In the final section of her book, Ginio examines the impact of Vichy rule on the long-term history of west Africa, including its effect on post-war independence movements. Under Vichy, Ginio writes, “the masks of French republican colonialism had all fallen away…” (p. 115) and this brought disappointment and intensified criticism in the post-war era. The Vichy example provided critics with a tool to attack the colonial rule of the Fourth Republic by linking it to the discredited regime of Pétain. Groups like the Amicale des condamnés, internes et victimes de Vichy du Sénégal et de la Mauritaine pointed to the negative example of Vichy in their push for reforms. The heavy-handedness that had once sustained French rule in west Africa became politically perilous after 1944 when “every act of repression immediately led to an embarrassing comparison with Vichy racism” (p. 178).

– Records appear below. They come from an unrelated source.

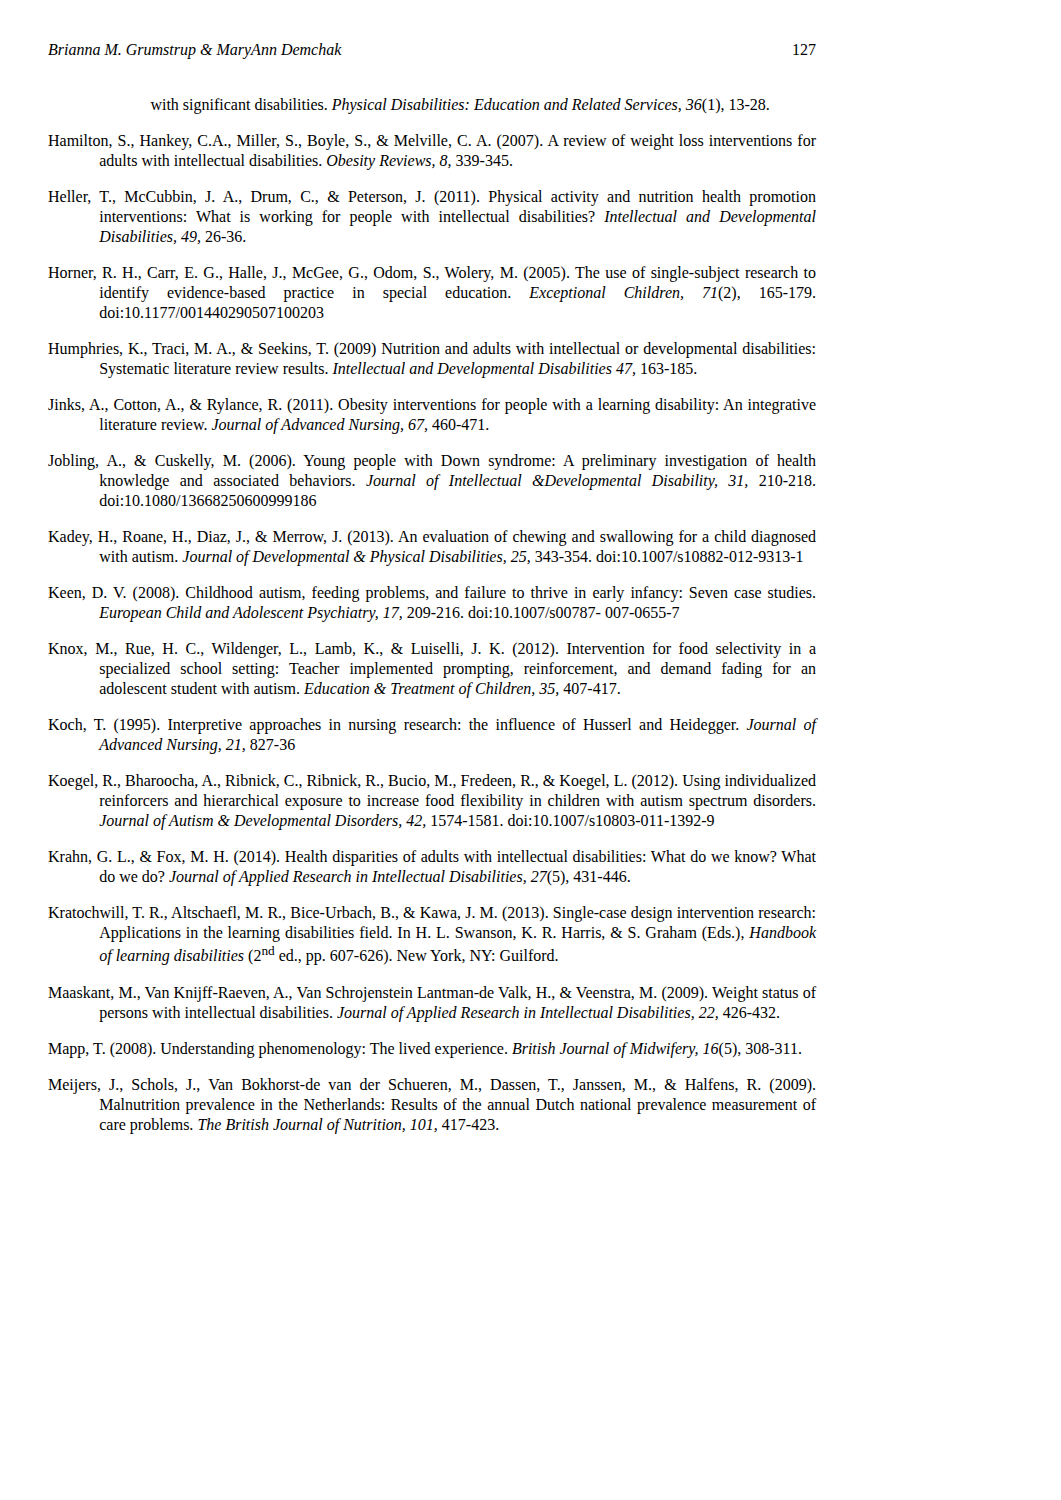Brianna M. Grumstrup & MaryAnn Demchak 127
with significant disabilities. Physical Disabilities: Education and Related Services, 36(1), 13-28.
Hamilton, S., Hankey, C.A., Miller, S., Boyle, S., & Melville, C. A. (2007). A review of weight loss interventions for adults with intellectual disabilities. Obesity Reviews, 8, 339-345.
Heller, T., McCubbin, J. A., Drum, C., & Peterson, J. (2011). Physical activity and nutrition health promotion interventions: What is working for people with intellectual disabilities? Intellectual and Developmental Disabilities, 49, 26-36.
Horner, R. H., Carr, E. G., Halle, J., McGee, G., Odom, S., Wolery, M. (2005). The use of single-subject research to identify evidence-based practice in special education. Exceptional Children, 71(2), 165-179. doi:10.1177/001440290507100203
Humphries, K., Traci, M. A., & Seekins, T. (2009) Nutrition and adults with intellectual or developmental disabilities: Systematic literature review results. Intellectual and Developmental Disabilities 47, 163-185.
Jinks, A., Cotton, A., & Rylance, R. (2011). Obesity interventions for people with a learning disability: An integrative literature review. Journal of Advanced Nursing, 67, 460-471.
Jobling, A., & Cuskelly, M. (2006). Young people with Down syndrome: A preliminary investigation of health knowledge and associated behaviors. Journal of Intellectual &Developmental Disability, 31, 210-218. doi:10.1080/13668250600999186
Kadey, H., Roane, H., Diaz, J., & Merrow, J. (2013). An evaluation of chewing and swallowing for a child diagnosed with autism. Journal of Developmental & Physical Disabilities, 25, 343-354. doi:10.1007/s10882-012-9313-1
Keen, D. V. (2008). Childhood autism, feeding problems, and failure to thrive in early infancy: Seven case studies. European Child and Adolescent Psychiatry, 17, 209-216. doi:10.1007/s00787- 007-0655-7
Knox, M., Rue, H. C., Wildenger, L., Lamb, K., & Luiselli, J. K. (2012). Intervention for food selectivity in a specialized school setting: Teacher implemented prompting, reinforcement, and demand fading for an adolescent student with autism. Education & Treatment of Children, 35, 407-417.
Koch, T. (1995). Interpretive approaches in nursing research: the influence of Husserl and Heidegger. Journal of Advanced Nursing, 21, 827-36
Koegel, R., Bharoocha, A., Ribnick, C., Ribnick, R., Bucio, M., Fredeen, R., & Koegel, L. (2012). Using individualized reinforcers and hierarchical exposure to increase food flexibility in children with autism spectrum disorders. Journal of Autism & Developmental Disorders, 42, 1574-1581. doi:10.1007/s10803-011-1392-9
Krahn, G. L., & Fox, M. H. (2014). Health disparities of adults with intellectual disabilities: What do we know? What do we do? Journal of Applied Research in Intellectual Disabilities, 27(5), 431-446.
Kratochwill, T. R., Altschaefl, M. R., Bice-Urbach, B., & Kawa, J. M. (2013). Single-case design intervention research: Applications in the learning disabilities field. In H. L. Swanson, K. R. Harris, & S. Graham (Eds.), Handbook of learning disabilities (2nd ed., pp. 607-626). New York, NY: Guilford.
Maaskant, M., Van Knijff-Raeven, A., Van Schrojenstein Lantman-de Valk, H., & Veenstra, M. (2009). Weight status of persons with intellectual disabilities. Journal of Applied Research in Intellectual Disabilities, 22, 426-432.
Mapp, T. (2008). Understanding phenomenology: The lived experience. British Journal of Midwifery, 16(5), 308-311.
Meijers, J., Schols, J., Van Bokhorst-de van der Schueren, M., Dassen, T., Janssen, M., & Halfens, R. (2009). Malnutrition prevalence in the Netherlands: Results of the annual Dutch national prevalence measurement of care problems. The British Journal of Nutrition, 101, 417-423.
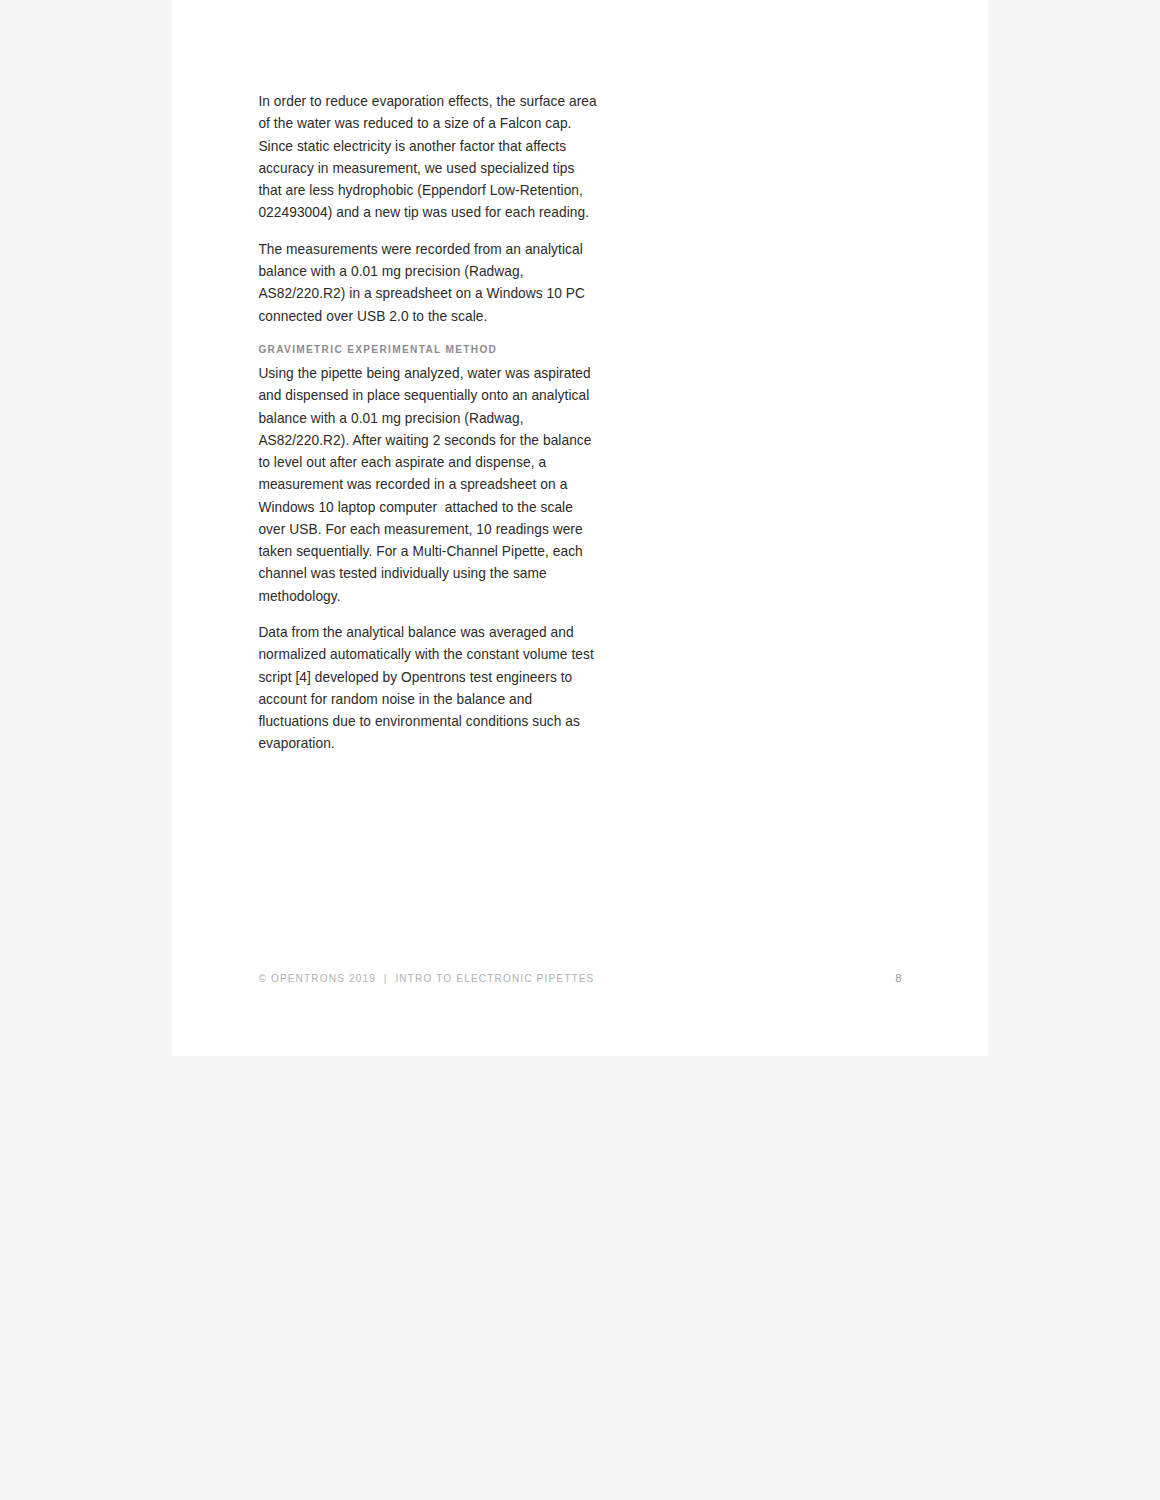In order to reduce evaporation effects, the surface area of the water was reduced to a size of a Falcon cap. Since static electricity is another factor that affects accuracy in measurement, we used specialized tips that are less hydrophobic (Eppendorf Low-Retention, 022493004) and a new tip was used for each reading.
The measurements were recorded from an analytical balance with a 0.01 mg precision (Radwag, AS82/220.R2) in a spreadsheet on a Windows 10 PC connected over USB 2.0 to the scale.
Gravimetric Experimental Method
Using the pipette being analyzed, water was aspirated and dispensed in place sequentially onto an analytical balance with a 0.01 mg precision (Radwag, AS82/220.R2). After waiting 2 seconds for the balance to level out after each aspirate and dispense, a measurement was recorded in a spreadsheet on a Windows 10 laptop computer attached to the scale over USB. For each measurement, 10 readings were taken sequentially. For a Multi-Channel Pipette, each channel was tested individually using the same methodology.
Data from the analytical balance was averaged and normalized automatically with the constant volume test script [4] developed by Opentrons test engineers to account for random noise in the balance and fluctuations due to environmental conditions such as evaporation.
© Opentrons 2019 | Intro to Electronic Pipettes
8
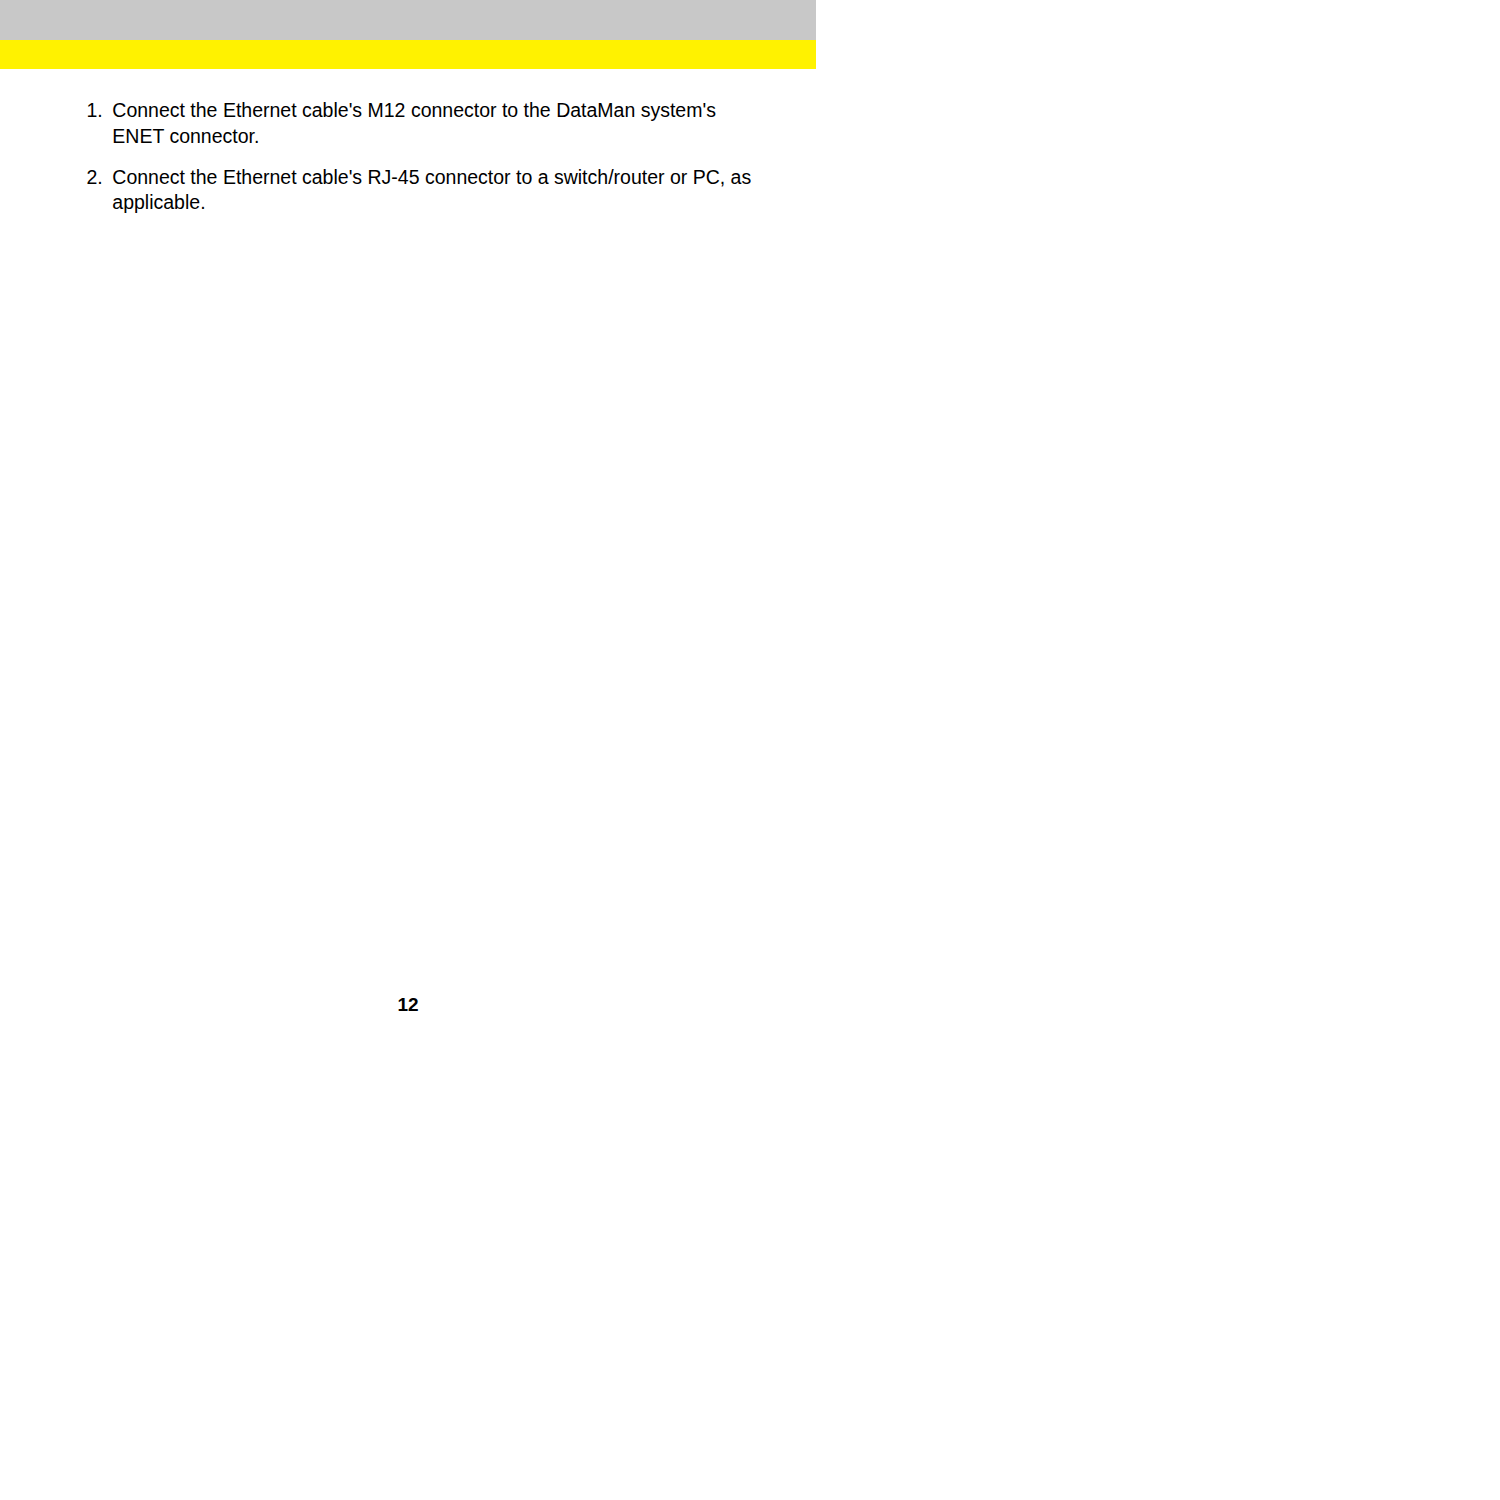Connect the Ethernet cable's M12 connector to the DataMan system's ENET connector.
Connect the Ethernet cable's RJ-45 connector to a switch/router or PC, as applicable.
12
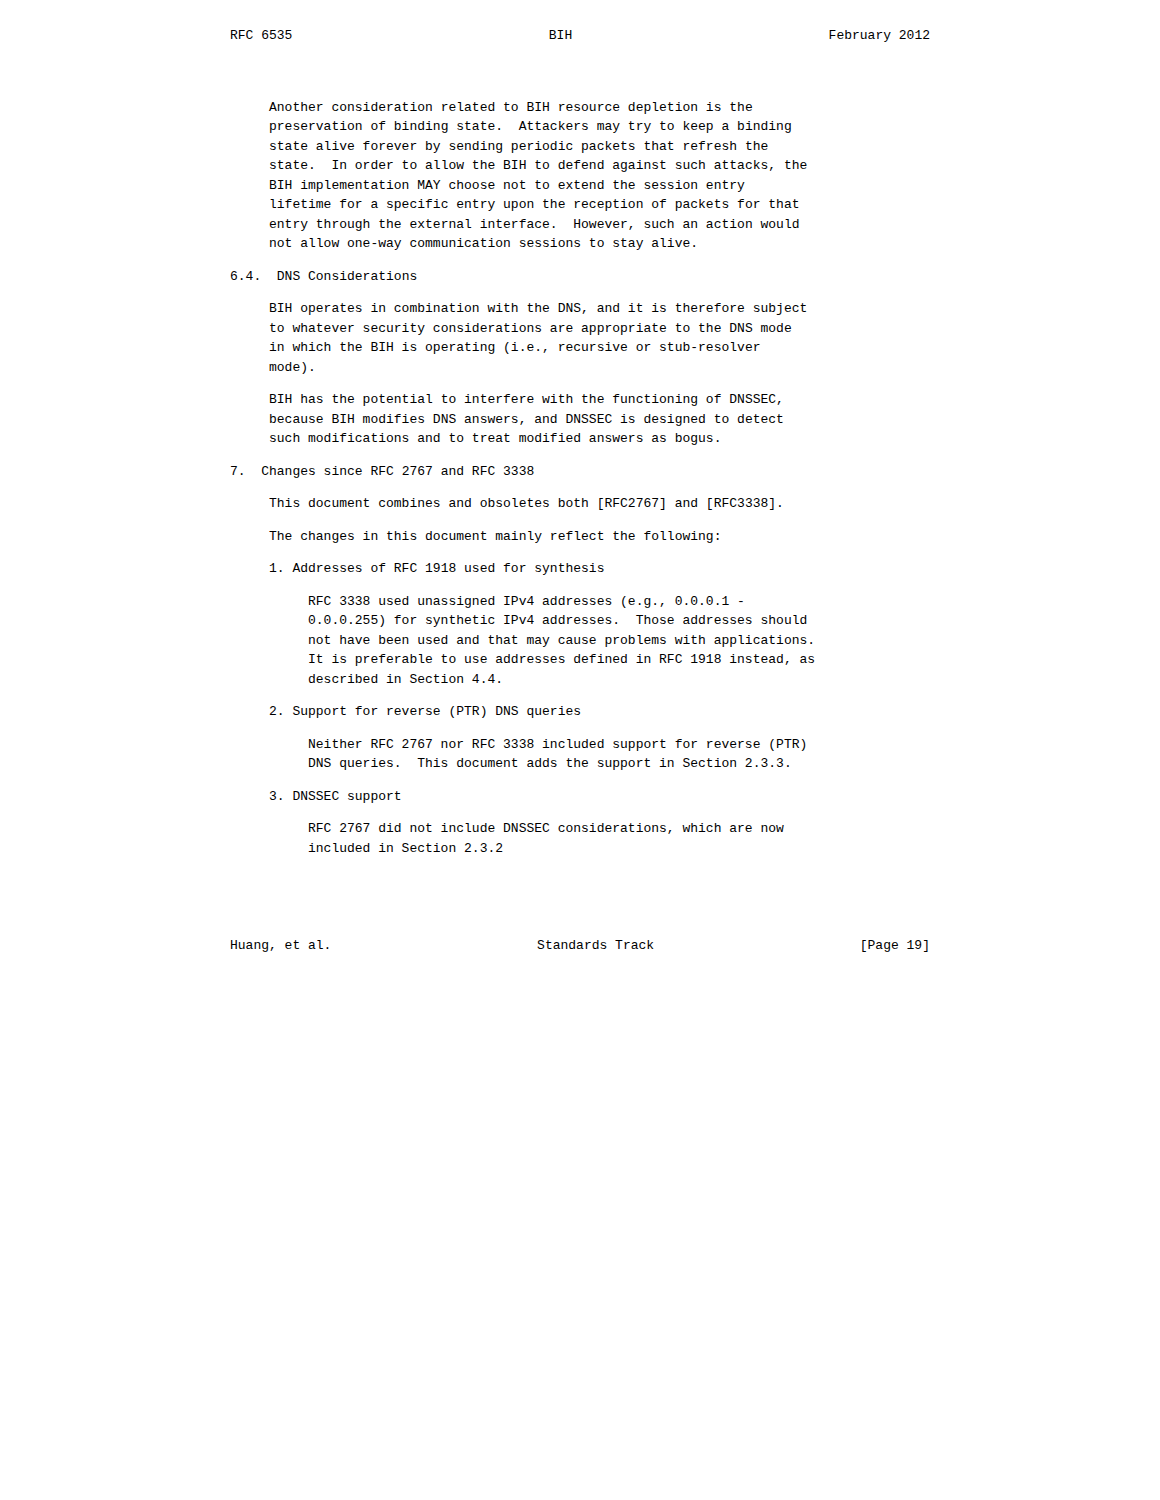RFC 6535 BIH February 2012
Another consideration related to BIH resource depletion is the preservation of binding state. Attackers may try to keep a binding state alive forever by sending periodic packets that refresh the state. In order to allow the BIH to defend against such attacks, the BIH implementation MAY choose not to extend the session entry lifetime for a specific entry upon the reception of packets for that entry through the external interface. However, such an action would not allow one-way communication sessions to stay alive.
6.4. DNS Considerations
BIH operates in combination with the DNS, and it is therefore subject to whatever security considerations are appropriate to the DNS mode in which the BIH is operating (i.e., recursive or stub-resolver mode).
BIH has the potential to interfere with the functioning of DNSSEC, because BIH modifies DNS answers, and DNSSEC is designed to detect such modifications and to treat modified answers as bogus.
7. Changes since RFC 2767 and RFC 3338
This document combines and obsoletes both [RFC2767] and [RFC3338].
The changes in this document mainly reflect the following:
1. Addresses of RFC 1918 used for synthesis
RFC 3338 used unassigned IPv4 addresses (e.g., 0.0.0.1 - 0.0.0.255) for synthetic IPv4 addresses. Those addresses should not have been used and that may cause problems with applications. It is preferable to use addresses defined in RFC 1918 instead, as described in Section 4.4.
2. Support for reverse (PTR) DNS queries
Neither RFC 2767 nor RFC 3338 included support for reverse (PTR) DNS queries. This document adds the support in Section 2.3.3.
3. DNSSEC support
RFC 2767 did not include DNSSEC considerations, which are now included in Section 2.3.2
Huang, et al. Standards Track [Page 19]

In the end, administrators representing the Fourth Republic were unable to convince important segments of West African society that Vichy was simply a parenthesis. Unlike metropolitan France, which quickly fell under the spell of national reconciliation and came to see Vichy as an aberration, people in French West Africa saw Vichy as an undisguised version of the same injustices found throughout the history of French rule.
Ginio’s work represents an important part of larger efforts to reconceptualize fields of research by linking the history of European fascism with African decolonization. Her history of Vichy’s colonial administration in French West Africa, its policies and personnel, demonstrates the insights to be gained from working across traditional fields and it points the way toward analogous future research. Moreover, this book, well-researched and thoughtfully argued, appears at an especially important moment, in the wake of heated debates taking place about the memory of France's colonial history. A new round of memory wars has opened in France and, in a field that has become consumed by polemics, Ginio makes an important contribution by grounding some of the most contentious points in archival research and by drawing her arguments with nuance.
 Louis Bertrand, Hitler: A View of the 1935 Reichsparteitag by a Member of the Académie Française, trans. Dan Desjardins (Bloomington, Ind.: Author House, 2005), p. 17.